Nous avons tous connu des enseignants qui nous ont laissé des souvenirs impérissables et nous ont fait aimer leur matière. À l'inverse, nous avons aussi parfois connu de longues heures d'ennui à écouter le "prof" en bruit de fond. Les premiers nous ont donné envie de nous engager dans leurs activités, les seconds nous ont amené à faire ce qu'il fallait, et encore uniquement parce qu'il le fallait bien.
Regardons-nous dans un miroir (ou mieux filmons nous)
Nous sommes nombreux à ne pas imaginer ou nous soucier (même si certains s'en soucient parfois trop) de l'image que nous renvoyons. Quand je parle d'image, cela n'inclut pas uniquement l'apparence mais aussi et surtout les attitudes. À l'image de Mr Mégot le prof de gym de l'excellente BD, le Petit Spirou :

Source image
On peut se demander quelle crédibilité à un prof de gym qui fume, est ventripotent et se comporte de façon montrer qu'il n'a rien de sportif. Il s'agit bien sur d'une caricature mais quand sombre-t-on dans la caricature ?
Dans les enseignants que vous avez eu, reconnaissez-vous ce type de comportements :
- Prôner la pédagogie active et passer ses slides pendant deux heures
Ma première expérience lorsque je me suis inscrit aux cours en vue d'obtenir un titre pédagogique a été surprenante.

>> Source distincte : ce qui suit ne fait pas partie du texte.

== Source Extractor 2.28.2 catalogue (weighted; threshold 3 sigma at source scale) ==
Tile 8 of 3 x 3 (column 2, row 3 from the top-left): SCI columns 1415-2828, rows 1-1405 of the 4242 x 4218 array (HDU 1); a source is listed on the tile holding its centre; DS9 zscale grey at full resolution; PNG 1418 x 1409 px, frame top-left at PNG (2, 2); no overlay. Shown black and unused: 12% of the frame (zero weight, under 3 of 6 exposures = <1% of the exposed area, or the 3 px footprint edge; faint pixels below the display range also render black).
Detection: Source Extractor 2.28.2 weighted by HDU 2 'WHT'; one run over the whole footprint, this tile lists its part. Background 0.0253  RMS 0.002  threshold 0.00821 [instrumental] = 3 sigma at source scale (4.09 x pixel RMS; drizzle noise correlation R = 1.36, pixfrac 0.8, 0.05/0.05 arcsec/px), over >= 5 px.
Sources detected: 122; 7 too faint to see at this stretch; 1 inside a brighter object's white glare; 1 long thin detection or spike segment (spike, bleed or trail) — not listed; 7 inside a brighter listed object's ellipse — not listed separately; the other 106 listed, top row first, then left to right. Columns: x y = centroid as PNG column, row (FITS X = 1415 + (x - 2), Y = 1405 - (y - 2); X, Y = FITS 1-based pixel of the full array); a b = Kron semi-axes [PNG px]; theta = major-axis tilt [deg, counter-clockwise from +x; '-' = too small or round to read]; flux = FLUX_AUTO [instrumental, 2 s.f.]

C'était un samedi matin. Un professeur nous a expliqué pendant deux heures qu'il fallait faire participer ses apprenants, et ce sans jamais faire autre chose que lire et faire défiler des slides mal faites. La seule chose dont je me souvienne de ses slides est celle sur laquelle était écrit : "c'est en saignant que l'on devient enseignant" car je dois avouer que j'avais trouvé le jeu de mot assez particulier.
En réalité, la souffrance était du côté des apprenants, en tout cas en ce qui me concerne, tellement ces heures incohérentes semblent toujours très longues.
- Mme ou Mr «Tous des génies»
À plusieurs reprises, j'ai entendu des histoires d'enseignants qui prenaient leurs collègues de haut parce que tous les élèves réussissait dans leur cours alors que les mêmes élèves étaient en échec chez les dits collègues.
Quand la personne qui évalue est celle qui forme, la possibilité existe de mettre un seuil d'exigence si bas qu'effectivement tout le monde va "réussir".
Pensons quand même que cela peut être très démagogique comme démarche car ne pas avoir d'échec, c'est ne pas avoir de plaintes de parents, ne pas avoir de visites lors de réunions de parents, ne pas avoir de recours et ne pas avoir à préparer des secondes sessions.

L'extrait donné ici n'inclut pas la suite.